When caring for a critically ill child, two simultaneous thoughts are competing – the urgent need for a diagnosis to optimize treatment and the need for thoroughness – to carefully review all the possibilities. Don’t jump to a conclusion but don’t get lost in the weeds keeping the patient, and the others behind them, in limbo. We commonly see accuracy and speed as a dichotomy. This has certainly been true in the past in genomics – how many variants to review? Review variants from less likely parts of the genome? Use a more restrictive filtering rule?
We had been operating in a world where deciding to use some of the heuristic shortcuts or to time limit review meant settling for less than optimal accuracy. Time-saving techniques left some diagnoses on the cutting room floor. These simple Pareto prioritizations that are highly effective in dealing with everyday clinical situations are inherently problematic in the rare disease world. We cannot eliminate the zebras when we know it’s unlikely to be a horse.

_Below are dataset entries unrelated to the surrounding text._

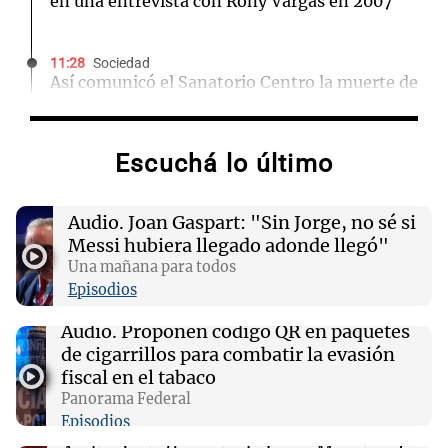
en una entrevista con Rony Vargas en 2007
11:28
Sociedad
Así comunicó el Sanatorio Centro la muerte de
Jorge Messi
Escuchá lo último
11:16
Sociedad
Rosario Central despidió a Jorge Messi y
acompañó a Lionel y su familia
Audio.
Joan Gaspart: "Sin Jorge, no sé si
Messi hubiera llegado adonde llegó"
11:02
Panorama Federal
Una mañana para todos
Detuvieron al agresor que golpeó brutalmente
Episodios
al anciano de 88 años para robarle en
Concepción
Audio.
Proponen código QR en paquetes
de cigarrillos para combatir la evasión
fiscal en el tabaco
10:59
Deportes Rosario
Panorama Federal
Newell’s despidió a Jorge Messi y puso su
Episodios
bandera a media asta en Bella Vista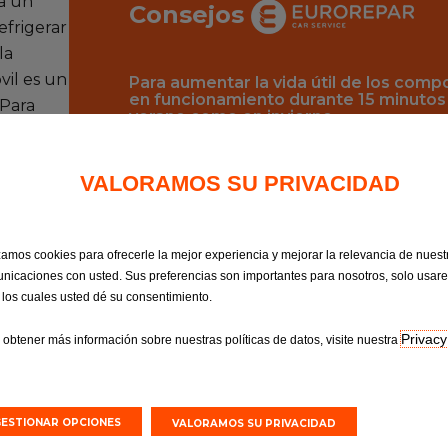
 a un
Consejos
efrigerar
la
vil es un
Para aumentar la vida útil de los comp
en funcionamiento durante 15 minutos
 Para
verano como en invierno.
también
, el
VALORAMOS SU PRIVACIDAD
ductor,
ón es un
izamos cookies para ofrecerle la mejor experiencia y mejorar la relevancia de nuest
incluso
nicaciones con usted. Sus preferencias son importantes para nosotros, solo usar
ar y
 los cuales usted dé su consentimiento.
r el vaho
y dejan
Privacy
 obtener más información sobre nuestras políticas de datos, visite nuestra
 el aire
lgunos
ener una
GESTIONAR OPCIONES
VALORAMOS SU PRIVACIDAD
as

But what if instead of speed we focus directly and exclusively on accuracy — on the most exhaustive analysis to find the best right answer without regard for time or resource. What if we take no shortcuts and consider every possibility against all known data sources using multiple algorithms. And then tune this engine for ever-higher accuracy, testing it against and learning from the best minds and proven answers. A human could never consider doing this but it turns out that in a world of Moore’s law continuously improving our cloud computing economics, this no-holds-barred approach to resources is possible and actually practical. More than practical, diagnoses are made that couldn’t be achieved by a human without the AI – there are too many orthogonal types of data at too high a quantity. The prior probability set is simply too vast.
For the patients being cared for by Fabric Genomics customers, this approach is giving diagnostic yields better than previously imagined. In about 90% of the cases, the causative variant is ranked first, in 97% of cases, that variant is in the top 5 and in virtually all cases in the top 10. The software makes the data sources and logic fully transparent to the clinician allowing for high diagnostic confidence without the need to review pages of results. The equation is turned upside down – the software exhaustively reviews everything from the bottom up so the doctor can go quickly from the top down. This change in practice is analogous to people’s initial experience with google search results – it is rare to go beyond the top few hits – it’s fast to use because it’s accurate. Within several weeks of installation, GEM users are typically reviewing under 5 variants for the vast majority of their cases. We are now achieving accuracy that gives us the speed we urgently need clinically for our sickest patients and which can be generalized to enable the future of genomics across the population.